Business Adventures: A book review by Bob Morris

Business AdventuresBusiness Adventures: Twelve Classic Tales from the World of Wall Street
John Brooks
Open Road Integrated Media (2014)

Millions will rush to purchase a copy but how many will actually read it and then apply what they learn?

Here is a new edition of a book first published in 1969 and, until recently, out-of-print. It consists of 12 “stories” written by John Brooks (1920-1993) that first appeared in The New Yorker. It is one of Warren Buffett’s two favorite books, the other being Benjamin Graham’s The Intelligent Investor. About 20 years ago, Buffett gave his copy of it to Bill Gates who mentioned that in a Wall Street Journal (July 11, 2014). Now another lemming stampede is underway.

Contrary to what many people apparently believe, however, the significance of this book has much less to do with either Buffett or Gates than it does with the value of Brooks’ insights and how well he presents them. In my opinion, why Buffett and Gates think so highly of this book is of far greater importance than the fact they do so. I had read each of the essays as they appeared in the magazine and then re-read them recently after obtaining a copy of the new paperbound edition.

As I did so, I was again reminded of an incident that occurred years ago when one of Albert Einstein’s colleagues at Princeton playfully chided him for asking the same questions every year on his final examinations. “Quite true. Each year, the answers are different.”

Most of the historical material in Business Adventures is dated.
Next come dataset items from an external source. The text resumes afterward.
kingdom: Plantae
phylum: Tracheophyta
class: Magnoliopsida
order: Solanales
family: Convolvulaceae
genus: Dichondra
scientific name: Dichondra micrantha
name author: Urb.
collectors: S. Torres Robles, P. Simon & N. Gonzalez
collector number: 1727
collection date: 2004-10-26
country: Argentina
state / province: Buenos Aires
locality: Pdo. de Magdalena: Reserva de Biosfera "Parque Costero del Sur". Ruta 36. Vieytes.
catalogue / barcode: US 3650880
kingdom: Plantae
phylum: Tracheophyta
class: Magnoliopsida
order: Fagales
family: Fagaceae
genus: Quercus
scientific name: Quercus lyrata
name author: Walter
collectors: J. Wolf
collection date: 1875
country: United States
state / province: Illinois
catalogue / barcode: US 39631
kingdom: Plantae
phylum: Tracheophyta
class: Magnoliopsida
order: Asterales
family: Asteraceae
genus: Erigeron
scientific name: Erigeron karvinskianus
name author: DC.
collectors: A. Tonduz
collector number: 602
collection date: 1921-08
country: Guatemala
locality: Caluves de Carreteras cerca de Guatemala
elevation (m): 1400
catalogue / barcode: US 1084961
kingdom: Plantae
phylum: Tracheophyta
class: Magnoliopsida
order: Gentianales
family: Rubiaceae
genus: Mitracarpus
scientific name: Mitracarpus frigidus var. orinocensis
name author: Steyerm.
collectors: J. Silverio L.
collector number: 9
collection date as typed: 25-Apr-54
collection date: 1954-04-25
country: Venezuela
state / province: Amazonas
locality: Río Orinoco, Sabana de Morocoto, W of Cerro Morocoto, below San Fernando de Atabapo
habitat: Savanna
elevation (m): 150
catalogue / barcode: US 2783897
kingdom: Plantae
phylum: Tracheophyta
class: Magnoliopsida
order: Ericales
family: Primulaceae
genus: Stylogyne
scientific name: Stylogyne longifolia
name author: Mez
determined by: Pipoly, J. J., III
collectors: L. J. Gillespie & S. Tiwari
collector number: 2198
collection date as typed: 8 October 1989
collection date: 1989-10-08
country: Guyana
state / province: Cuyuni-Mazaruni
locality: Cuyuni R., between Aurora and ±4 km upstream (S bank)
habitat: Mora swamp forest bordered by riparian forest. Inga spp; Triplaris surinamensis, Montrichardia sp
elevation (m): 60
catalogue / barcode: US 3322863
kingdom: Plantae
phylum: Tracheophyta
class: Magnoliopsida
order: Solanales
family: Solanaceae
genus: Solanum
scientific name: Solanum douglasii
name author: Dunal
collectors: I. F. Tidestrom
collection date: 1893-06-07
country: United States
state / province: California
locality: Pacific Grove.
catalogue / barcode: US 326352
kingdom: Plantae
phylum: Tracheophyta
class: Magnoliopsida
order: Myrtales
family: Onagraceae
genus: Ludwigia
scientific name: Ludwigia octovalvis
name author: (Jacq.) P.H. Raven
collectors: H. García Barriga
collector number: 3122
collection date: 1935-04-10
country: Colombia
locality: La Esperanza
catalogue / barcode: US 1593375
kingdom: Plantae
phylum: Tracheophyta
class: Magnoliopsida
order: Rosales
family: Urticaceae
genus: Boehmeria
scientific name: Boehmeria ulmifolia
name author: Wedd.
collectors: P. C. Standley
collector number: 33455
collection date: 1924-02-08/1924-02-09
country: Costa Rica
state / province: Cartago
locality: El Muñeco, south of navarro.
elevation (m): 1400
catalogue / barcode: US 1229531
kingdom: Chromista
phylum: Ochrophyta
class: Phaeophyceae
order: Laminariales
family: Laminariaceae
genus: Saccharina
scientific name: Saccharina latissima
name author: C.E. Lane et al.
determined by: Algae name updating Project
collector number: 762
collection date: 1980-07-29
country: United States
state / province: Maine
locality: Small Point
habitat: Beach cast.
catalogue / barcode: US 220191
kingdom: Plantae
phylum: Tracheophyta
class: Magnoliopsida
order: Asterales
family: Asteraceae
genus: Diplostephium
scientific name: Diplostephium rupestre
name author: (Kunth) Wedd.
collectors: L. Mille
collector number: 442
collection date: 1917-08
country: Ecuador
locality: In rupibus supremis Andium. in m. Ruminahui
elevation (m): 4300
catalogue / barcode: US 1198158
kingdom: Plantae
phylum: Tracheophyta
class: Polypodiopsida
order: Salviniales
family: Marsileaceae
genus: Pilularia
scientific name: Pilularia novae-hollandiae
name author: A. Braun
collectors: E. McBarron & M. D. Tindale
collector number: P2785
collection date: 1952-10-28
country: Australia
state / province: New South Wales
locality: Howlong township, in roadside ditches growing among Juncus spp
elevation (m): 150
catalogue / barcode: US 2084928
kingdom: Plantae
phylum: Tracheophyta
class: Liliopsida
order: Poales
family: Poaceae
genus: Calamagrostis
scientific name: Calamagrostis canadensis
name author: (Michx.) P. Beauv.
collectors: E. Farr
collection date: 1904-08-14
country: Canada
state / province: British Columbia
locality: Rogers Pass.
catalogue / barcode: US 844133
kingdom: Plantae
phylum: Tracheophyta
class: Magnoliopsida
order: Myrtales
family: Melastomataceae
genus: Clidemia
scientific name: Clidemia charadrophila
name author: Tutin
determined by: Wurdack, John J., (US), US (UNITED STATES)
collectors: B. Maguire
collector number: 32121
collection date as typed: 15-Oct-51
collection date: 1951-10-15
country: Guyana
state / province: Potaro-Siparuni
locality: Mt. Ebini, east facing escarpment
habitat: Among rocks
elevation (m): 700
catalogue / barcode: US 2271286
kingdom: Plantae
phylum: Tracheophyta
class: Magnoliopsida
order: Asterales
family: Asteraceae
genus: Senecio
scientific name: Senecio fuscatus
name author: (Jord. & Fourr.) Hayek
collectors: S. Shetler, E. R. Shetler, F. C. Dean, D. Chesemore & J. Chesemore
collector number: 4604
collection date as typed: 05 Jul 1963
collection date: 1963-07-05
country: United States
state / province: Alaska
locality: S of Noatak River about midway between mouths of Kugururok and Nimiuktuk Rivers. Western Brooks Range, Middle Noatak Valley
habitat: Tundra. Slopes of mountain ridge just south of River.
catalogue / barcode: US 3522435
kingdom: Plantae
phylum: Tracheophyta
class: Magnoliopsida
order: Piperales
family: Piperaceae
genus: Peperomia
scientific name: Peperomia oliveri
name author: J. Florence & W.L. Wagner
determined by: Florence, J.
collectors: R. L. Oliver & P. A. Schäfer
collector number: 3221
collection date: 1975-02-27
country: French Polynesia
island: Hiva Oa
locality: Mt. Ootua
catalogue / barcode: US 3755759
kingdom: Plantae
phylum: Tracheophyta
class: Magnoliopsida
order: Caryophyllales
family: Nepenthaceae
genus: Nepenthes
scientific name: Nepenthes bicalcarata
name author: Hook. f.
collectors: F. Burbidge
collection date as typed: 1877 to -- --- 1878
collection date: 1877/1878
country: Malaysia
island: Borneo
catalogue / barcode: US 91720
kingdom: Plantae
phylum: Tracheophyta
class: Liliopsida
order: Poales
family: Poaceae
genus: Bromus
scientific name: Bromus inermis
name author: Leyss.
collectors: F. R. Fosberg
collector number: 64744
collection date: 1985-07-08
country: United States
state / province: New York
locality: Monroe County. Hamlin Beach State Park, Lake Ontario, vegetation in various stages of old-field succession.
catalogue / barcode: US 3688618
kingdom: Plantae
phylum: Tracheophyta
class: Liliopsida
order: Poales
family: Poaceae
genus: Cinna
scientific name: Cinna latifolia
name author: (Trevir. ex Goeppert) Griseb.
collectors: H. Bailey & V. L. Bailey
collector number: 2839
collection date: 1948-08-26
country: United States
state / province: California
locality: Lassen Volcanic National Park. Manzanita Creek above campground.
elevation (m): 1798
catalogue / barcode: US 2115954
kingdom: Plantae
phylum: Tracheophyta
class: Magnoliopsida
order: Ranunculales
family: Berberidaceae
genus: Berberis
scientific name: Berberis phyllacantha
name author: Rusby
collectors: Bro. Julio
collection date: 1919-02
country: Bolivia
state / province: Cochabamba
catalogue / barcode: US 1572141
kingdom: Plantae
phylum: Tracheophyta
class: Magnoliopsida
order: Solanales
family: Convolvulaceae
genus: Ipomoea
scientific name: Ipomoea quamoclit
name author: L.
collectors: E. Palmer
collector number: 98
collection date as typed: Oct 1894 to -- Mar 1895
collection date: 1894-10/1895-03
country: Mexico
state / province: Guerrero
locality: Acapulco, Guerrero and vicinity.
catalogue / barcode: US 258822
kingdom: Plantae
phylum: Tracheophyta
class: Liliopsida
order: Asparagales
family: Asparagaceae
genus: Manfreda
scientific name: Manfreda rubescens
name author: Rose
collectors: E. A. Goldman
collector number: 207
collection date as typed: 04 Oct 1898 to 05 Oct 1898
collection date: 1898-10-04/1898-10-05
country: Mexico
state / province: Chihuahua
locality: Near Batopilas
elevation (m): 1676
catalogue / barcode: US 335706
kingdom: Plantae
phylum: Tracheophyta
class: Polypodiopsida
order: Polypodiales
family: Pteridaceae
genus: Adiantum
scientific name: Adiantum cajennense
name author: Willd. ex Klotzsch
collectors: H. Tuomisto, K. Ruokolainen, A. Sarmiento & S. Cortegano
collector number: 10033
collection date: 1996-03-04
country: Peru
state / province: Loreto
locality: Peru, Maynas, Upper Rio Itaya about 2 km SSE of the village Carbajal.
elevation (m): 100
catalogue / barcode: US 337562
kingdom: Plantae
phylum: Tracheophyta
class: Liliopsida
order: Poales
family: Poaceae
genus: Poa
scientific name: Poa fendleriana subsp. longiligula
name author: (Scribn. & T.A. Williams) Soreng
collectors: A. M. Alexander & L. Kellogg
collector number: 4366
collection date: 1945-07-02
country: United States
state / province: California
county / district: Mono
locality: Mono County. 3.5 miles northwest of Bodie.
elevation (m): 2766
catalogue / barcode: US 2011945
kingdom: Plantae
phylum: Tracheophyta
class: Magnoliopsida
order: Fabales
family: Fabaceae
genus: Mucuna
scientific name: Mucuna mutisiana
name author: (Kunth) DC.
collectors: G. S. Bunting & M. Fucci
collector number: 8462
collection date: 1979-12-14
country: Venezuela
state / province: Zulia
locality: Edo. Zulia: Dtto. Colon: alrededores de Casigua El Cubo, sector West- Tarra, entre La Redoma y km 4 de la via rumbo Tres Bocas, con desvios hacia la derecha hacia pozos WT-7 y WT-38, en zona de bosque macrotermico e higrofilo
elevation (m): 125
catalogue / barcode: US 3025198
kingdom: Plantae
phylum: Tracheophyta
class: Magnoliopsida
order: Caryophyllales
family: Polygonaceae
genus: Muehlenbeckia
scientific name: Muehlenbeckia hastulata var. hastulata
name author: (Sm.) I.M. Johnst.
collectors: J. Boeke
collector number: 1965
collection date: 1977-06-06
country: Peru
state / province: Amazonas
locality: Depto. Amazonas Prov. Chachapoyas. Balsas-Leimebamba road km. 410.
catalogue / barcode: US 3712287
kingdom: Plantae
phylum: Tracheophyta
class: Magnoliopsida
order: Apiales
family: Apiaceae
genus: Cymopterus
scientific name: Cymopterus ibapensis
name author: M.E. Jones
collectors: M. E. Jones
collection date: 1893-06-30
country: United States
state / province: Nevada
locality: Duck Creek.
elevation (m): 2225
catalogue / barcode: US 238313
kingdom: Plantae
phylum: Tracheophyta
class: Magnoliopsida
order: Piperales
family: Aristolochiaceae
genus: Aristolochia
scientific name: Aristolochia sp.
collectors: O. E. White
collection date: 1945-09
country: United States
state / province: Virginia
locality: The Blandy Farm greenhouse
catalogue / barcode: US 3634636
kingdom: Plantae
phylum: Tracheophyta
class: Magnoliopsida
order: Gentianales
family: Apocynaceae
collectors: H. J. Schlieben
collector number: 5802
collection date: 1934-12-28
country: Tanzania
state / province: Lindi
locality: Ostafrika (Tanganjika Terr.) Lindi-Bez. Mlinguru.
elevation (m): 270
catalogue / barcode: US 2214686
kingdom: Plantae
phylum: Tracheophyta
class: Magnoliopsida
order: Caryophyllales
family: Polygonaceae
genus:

How could it not be after 45 years? However, like Einstein’s questions, the issues that Brooks discusses remain – if anything – more relevant today than they were in 1969. It is worth noting that the average length of the essays is about 37 pages. Brooks probes with surgical skill as he focuses on major crises in “the world of Wall Street” and suggests valuable lessons that can be learned from each situation. Apparently Buffett and Gates took those lessons to heart.

These are among the subjects of greatest interest to me:

o Why the causes of the financial crisis in 1962 remain “unfathomable” but what the significance of that crisis seems to be, nonetheless

o The extent to which the failure of the Edsel suggests “a certain grandeur that success never knows”

o What an “ideal tax code” as conceived in 1969 shares in common with the 1913 income tax

o Why the decision handed down on August, 1968, by the U.S. Court of Appeals for the Second Circuit was “a famous victory for the S.E.C.” and resulted in “an interesting experiment”

o The struggles at Xerox to cope with the challenges of “good citizenship” in the late-1960s during it rapid and substantial corporate growth

o One of the “most trying — and in some ways most serious — crises in the Stock Market’s long history” and how it was resolved

o Lessons to be learned about ineffective corporate communications with the Justice Department, notably the initiatives of G.E. and its then chairman, Ralph Cordiner

o Business lessons to be learned from the stock fluctuations of Piggly Wiggly Stores, Inc. and from its founder/CEO, Clarence Saunders

0 David Eli Lilienthal and his relevance to the New Deal during the Roosevelt administrations and his subsequent impact on Wall Street

o What Brooks learned about corporate leadership and management while attending annual meetings of various corporations

Note: Berkshire Hathaway’s annual meetings offer compelling evidence of what Buffett learned from the tenth chapter, “Stockholder Season: Annual Meetings and Corporate Power” (Pages 315-337).

o Donald W. Wohlgemuth’s historical — and symbolic – significance after “almost six months in the toils of the law”

o The special significance of Charles Coombs and Alfred Hayes, especially with regard to “saving” the pound from devaluation

John Brooks was a superb journalist, one who possessed several of the skills of a world’s class anthropologist, skills that are evident in these and other articles for The New Yorker as well as in his books, notably The Go-Go Years: The Drama and Crashing Finale of Wall Street’s Bullish 60s (1999) and Once in Golconda: A True Drama of Wall Street 1920-1938 (also 1999). He was also a master raconteur, a teller of tales about the major characters on Wall Street, the motives that drove them, the challenges they faced, the conflicts they created or endured, and finally, their significance within a realm that includes but extends far beyond lower Manhattan.

With regard to Business Adventures, it is possible to determine the number of copies that are sold of the new paperbound and digital versions but not how many of those who purchase one or both will read all, most, or only some (if any) of the material. Meanwhile, FYI, Amazon offers three used copies of the hardbound edition for $1,400, $2,450, and $2,500. Buffett once observed, “Price is what you charge. Value is what others think it’s worth.” Whatever the cost of the container, the value of this material is incalculable.